Learning More Expressive General Policies for Classical Planning Domains

Simon Ståhlberg, Blai Bonet, Hector Geffner

Abstract

GNN-based approaches for learning general policies across planning domains are limited by the expressive power of C2, namely; first-order logic with two variables and counting. This limitation can be overcame by transitioning to k-GNNs, for k = 3, wherein object embeddings are substituted with triplet embeddings. Yet, while 3-GNNs have the expressive power of C3, unlike 1and 2-GNNs that are confined to C2, they require quartic time for message exchange and cubic space to store embeddings, rendering them infeasible in practice. In this work, we introduce a parameterized version R-GNN[t] (with parameter t) of Relational GNNs.
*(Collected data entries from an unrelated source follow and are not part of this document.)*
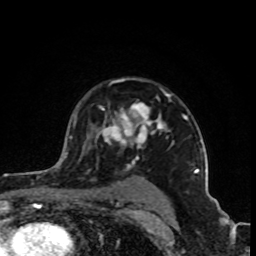
Breast MRI (dynamic contrast-enhanced), one axial slice. Slice 66 of 80 in the series (ordered by position). Cropped to one breast. Dynamic contrast-enhanced series, time point 2 of 8 at this slice position (early post-contrast). 1.5 T. TE 4.2 ms, TR 7 ms. 2 mm slice thickness. 256 × 256 image matrix, field of view 160 × 160 mm. Female patient.
Structures marked on this image (semi-automatically segmented with operator editing):
- enhancing-tissue mask used for the functional tumour volume (all voxels passing the contrast-enhancement thresholds inside the analysis volume; usually the tumour): bounding box <74,94,199,172> (left, top, right, bottom; pixels)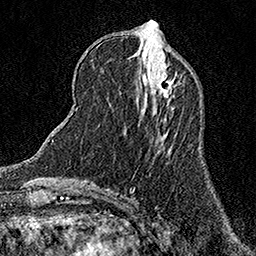
Breast MRI (dynamic contrast-enhanced), one axial slice; slice 55 of 158 in the series (ordered by position); cropped to one breast; dynamic contrast-enhanced series, time point 2 of 7 at this slice position (early post-contrast); 1.5 T; TE 3.5 ms, TR 7.2 ms; 256 × 256 image matrix, field of view 165 × 165 mm. Female patient.
Annotated regions visible in this slice (semi-automatically segmented with operator editing):
- enhancing-tissue mask used for the functional tumour volume (all voxels passing the contrast-enhancement thresholds inside the analysis volume; usually the tumour): box from (x=157, y=72) to (x=174, y=98) px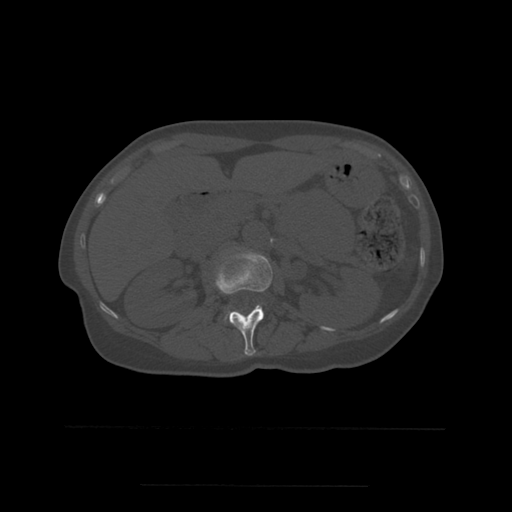
CT including the spine, one axial slice. Slice 228 of 544 in the series (ordered by position). Bone window (W 1800 / L 400 HU). 512 × 512 image matrix, field of view 350 × 350 mm. Patient age 58 years. Case-level facts recorded for this patient, not image findings: primary cancer: lung.
Structures marked on this image (semi-automatically segmented with operator editing):
- L1 vertebra: bounding box [x1, y1, x2, y2] px = [215, 252, 273, 356]
- L2 vertebra: [227, 311, 231, 319]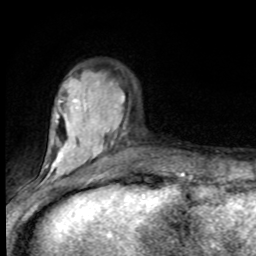
Breast MRI (dynamic contrast-enhanced), one axial slice. Cropped to one breast. Dynamic contrast-enhanced series, time point 2 of 8 at this slice position (early post-contrast). 1.5 T. TE 4.2 ms, TR 7 ms. 2 mm slice thickness. 256 × 256 image matrix. Female patient.
Annotated regions visible in this slice (semi-automatically segmented with operator editing):
- enhancing-tissue mask used for the functional tumour volume (all voxels passing the contrast-enhancement thresholds inside the analysis volume; usually the tumour): bounding box (x1, y1, x2, y2) in pixels: (44, 94, 116, 182)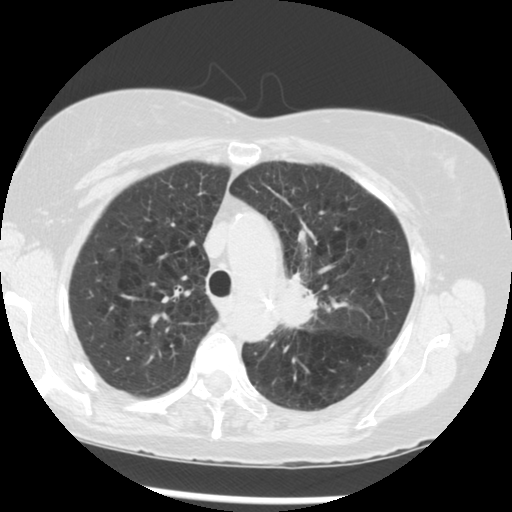
Low-dose screening chest CT, one axial slice. Slice 210 of 283 in the series (ordered by position). 120 kVp. Lung window (W 1500 / L -600 HU). 512 × 512 image matrix, field of view 330 × 330 mm.
Annotated regions visible in this slice (expert manual segmentation):
- lesion 1 (tumor, upper lobe of left lung): bounding box (x1, y1, x2, y2) in pixels: (280, 274, 318, 328)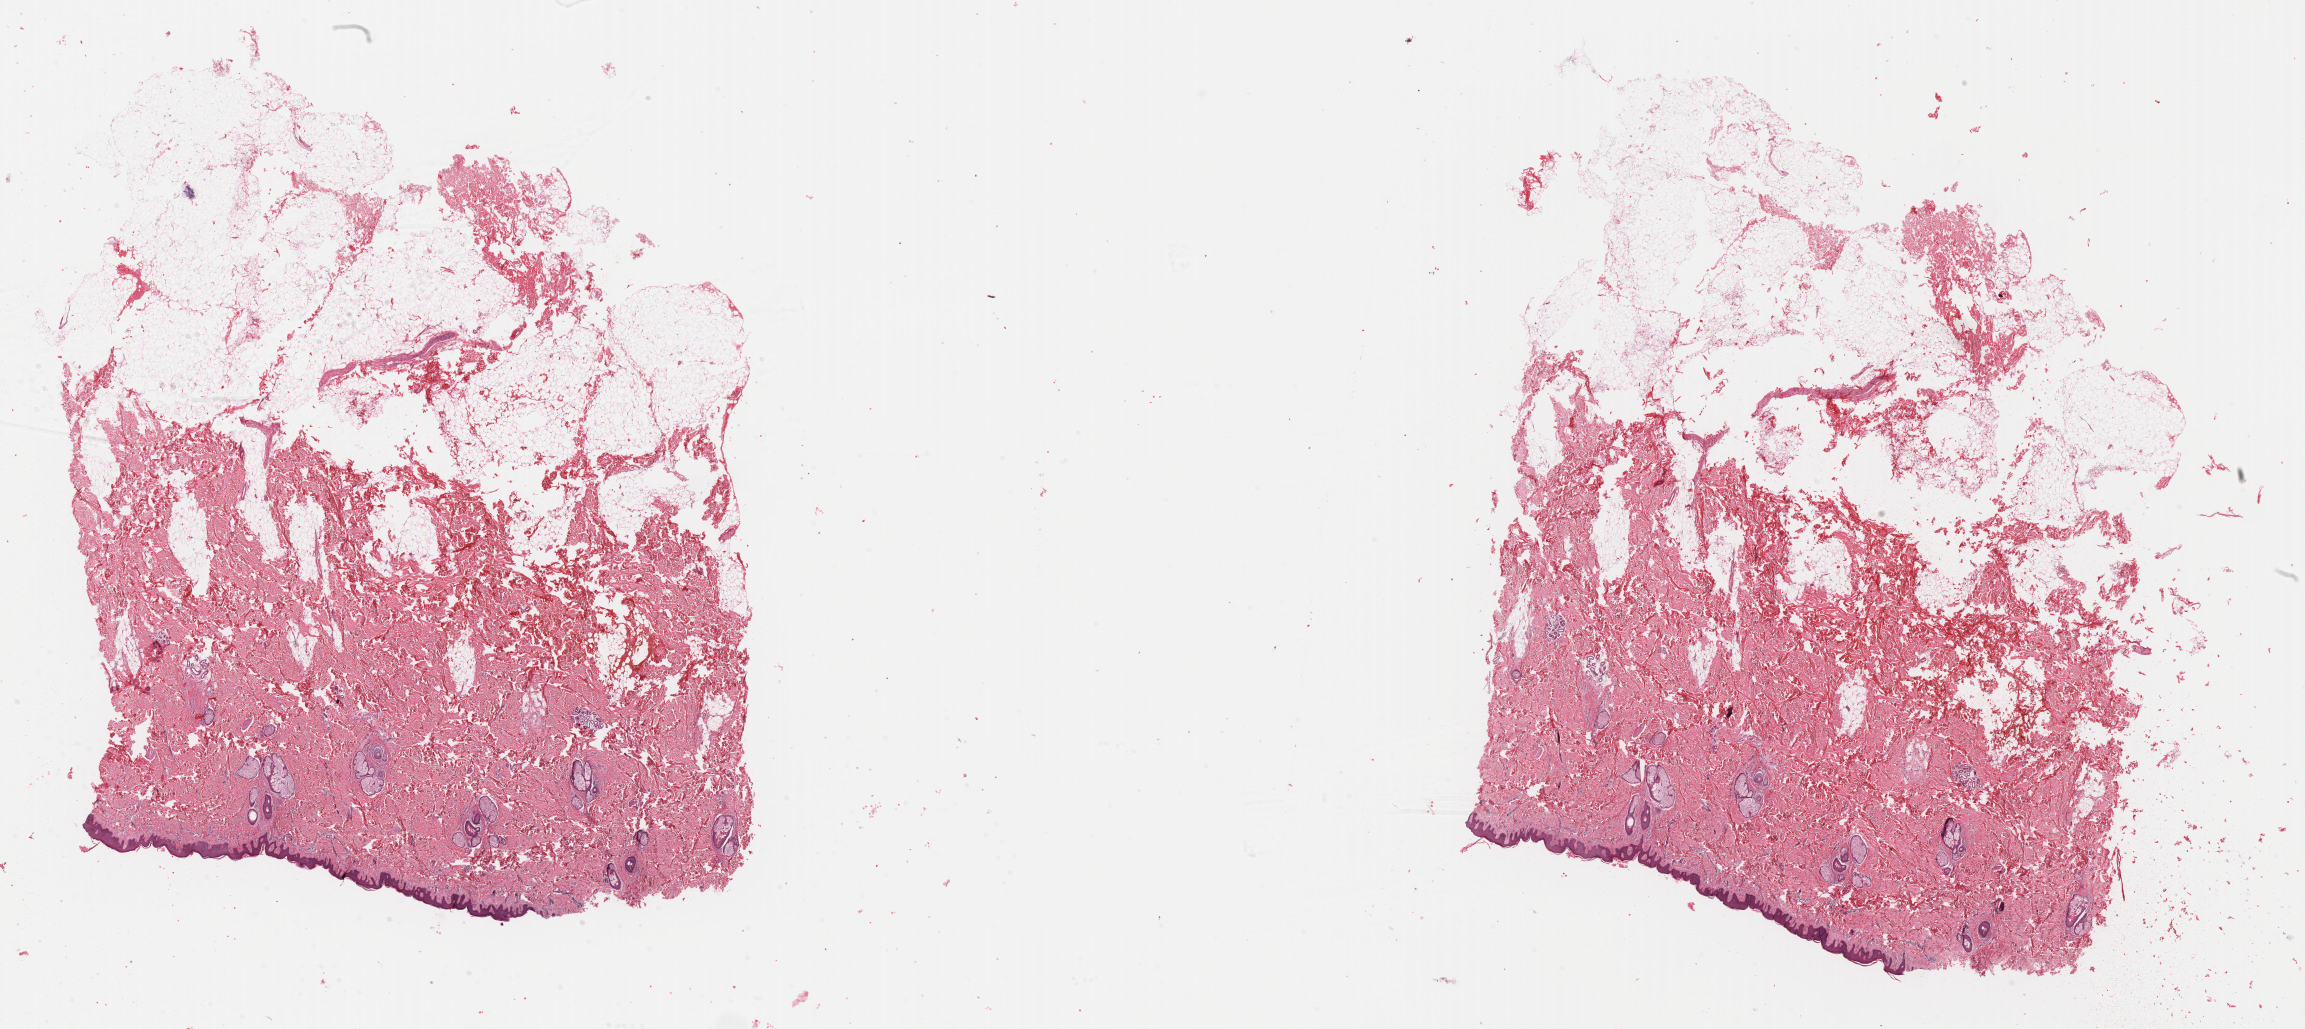
Hematoxylin and eosin (H&E) stained whole-slide image — low-resolution overview of the scanned area, about 36.2 x 16.2 mm (acquisition: 40x scan), formalin-fixed paraffin-embedded (FFPE) diagnostic section, sample: primary tumour, skin. Male, age 43 years at initial diagnosis.
* pathologic diagnosis: Malignant melanoma, NOS
* AJCC pathologic stage: IIIA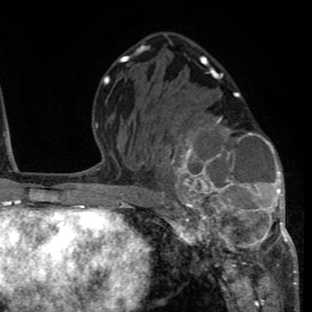
Breast MRI (dynamic contrast-enhanced), one axial slice; position 41 of 80 along the scan axis; cropped to one breast; dynamic contrast-enhanced series, time point 2 of 8 at this slice position (early post-contrast); 1.5 T; TE 2.6 ms, TR 6.1 ms; 2 mm slice thickness; 312 × 312 image matrix, field of view 195 × 195 mm. Female patient.
Annotated regions visible in this slice (semi-automatic segmentation, software-assisted and operator-edited):
- enhancing-tissue mask used for the functional tumour volume (all voxels passing the contrast-enhancement thresholds inside the analysis volume; usually the tumour): bounding box <156,117,293,264> (left, top, right, bottom; pixels)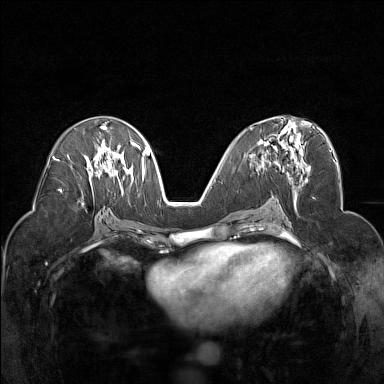
Breast MRI (dynamic contrast-enhanced), one axial slice; position 81 of 160 along the scan axis; dynamic contrast-enhanced series, time point 2 of 7 at this slice position (early post-contrast); 1.5 T; TE 1.8 ms, TR 5 ms; 384 × 384 image matrix. Female patient.
Structures marked on this image (semi-automatic segmentation, software-assisted and operator-edited):
- enhancing-tissue mask used for the functional tumour volume (all voxels passing the contrast-enhancement thresholds inside the analysis volume; usually the tumour): box from (x=249, y=119) to (x=305, y=174) px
Unlike GNNs, that are designed to perform computation on graphs, Relational GNNs are designed to do computation on relational structures. When t = ∞, R-GNN[t] approximates 3-GNNs over graphs, but using only quadratic space for embeddings. For lower values of t, such as t = 1 and t = 2, R-GNN[t] achieves a weaker approximation by exchanging fewer messages, yet interestingly, often yield the expressivity required in several planning domains. Furthermore, the new R-GNN[t] architecture is the original R-GNN architecture with a suitable transformation applied to the inputs only. Experimental results illustrate the clear performance gains of R-GNN[1] over the plain R-GNNs, and also over Edge Transformers that also approximate 3-GNNs.